Everyone’s Dealt with a “Bad Apple” – It’s Time to Handle It 

Almost everyone has experienced it before in a meeting or a small group… Someone sitting in the back corner not participating, someone criticizing every move or decision made, or someone who purposefully tries to make the group objective impossible to achieve. This person is positioning themselves in what communication specialists call disruptive roles. The main point of the individual(s) who are in this role is to focus the attention on themselves whether it be through rude comments, not participating, or just trying to distract the group. It is important that you know how to handle these type of people as they will likely arise in groups you will be in for the rest of your life.  

The first way to handle a “bad apple” is to check on how the group climate is doing. Is morale low? Are people ready to disband the group? Is the group highly competitive? If the answer is yes, the group morale is low and that needs to be fixed. The group needs to be in a positive climate where they can thrive and not be competitive or rude to each other. Make sure the group climate is healthy and cooperative otherwise, problems will only continue to pop up.  

Another way to handle disruptive members is to make sure the group has a code of conduct. Is it acceptable for members to be late to meetings or not show up? Groups need to have a set of rules that they conduct themselves by in order to be productive. If there are no rules or codes of conduct, chaos may occur, and the group may never reach a decision.  

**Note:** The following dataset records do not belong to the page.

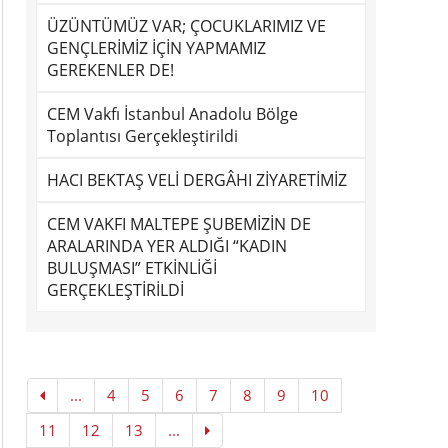
ÜZÜNTÜMÜZ VAR; ÇOCUKLARIMIZ VE
GENÇLERİMİZ İÇİN YAPMAMIZ
GEREKENLER DE!
CEM Vakfı İstanbul Anadolu Bölge
Toplantısı Gerçekleştirildi
HACI BEKTAŞ VELİ DERGÂHI ZİYARETİMİZ
CEM VAKFI MALTEPE ŞUBEMİZİN DE
ARALARINDA YER ALDIĞI “KADIN
BULUŞMASI” ETKİNLİĞİ
GERÇEKLEŞTİRİLDİ
...
4
5
6
7
8
9
10
11
12
13
...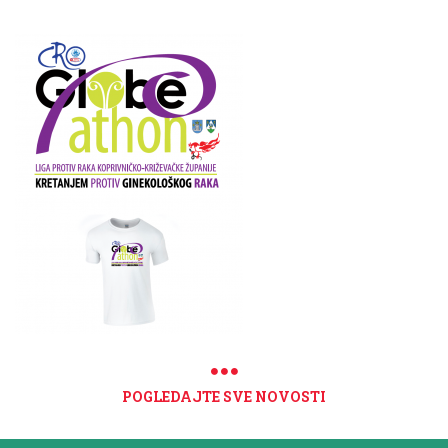
POGLEDAJTE SVE NOVOSTI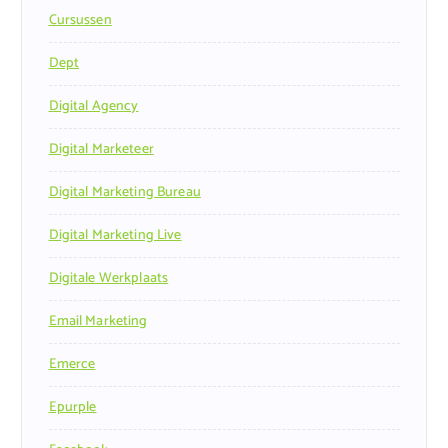
Cursussen
Dept
Digital Agency
Digital Marketeer
Digital Marketing Bureau
Digital Marketing Live
Digitale Werkplaats
Email Marketing
Emerce
Epurple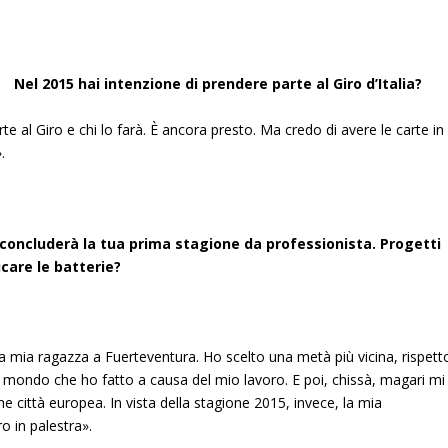
Nel 2015 hai intenzione di prendere parte al Giro d’Italia?
 al Giro e chi lo farà. È ancora presto. Ma credo di avere le carte in
.
si concluderà la tua prima stagione da professionista. Progetti
icare le batterie?
la mia ragazza a Fuerteventura. Ho scelto una metà più vicina, rispett
er il mondo che ho fatto a causa del mio lavoro. E poi, chissà, magari mi
 città europea. In vista della stagione 2015, invece, la mia
o in palestra».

Thirdly, change the way you communicate based on an individual’s behavior. If someone keeps interrupting or causing problems, it may be time to shift the way you are handling it. Rather than reacting coldly or fighting fire with fire, try being kind and deflecting the negativity that is being brought to the table. Taking the bait of the disruptor encourages them to continue with their tactics. Make sure to advise the group to avoid behavior that will only encourage or ignite the fire even more.  

If none of these other methods are working, try confronting the difficult person. Especially the established code of conduct is not being practices, it’s important to make sure it’s enforced. Confront the person with respect and love, but make sure you’re stern and not sugar-coating the problem. If the disruptor is unaware of what specifically they are doing that is causing problems, they need to know. Be honest and be descriptive. Share how their behavior is making you and the group feel.  

Lastly, if the disruptor continues to cause problems after being talked to, it may be time to separate them from the group. Productive progress cannot be made when disruptors continue. Once the bad apple is gone, the group can move on and get back to the purpose. If expulsion is not an option, try to keep interactions to a minimum, or seek counsel from someone in a position above you.  

Working in groups can be difficult when there is a disruptor, but if you follow these steps, hopefully things will lighten up soon.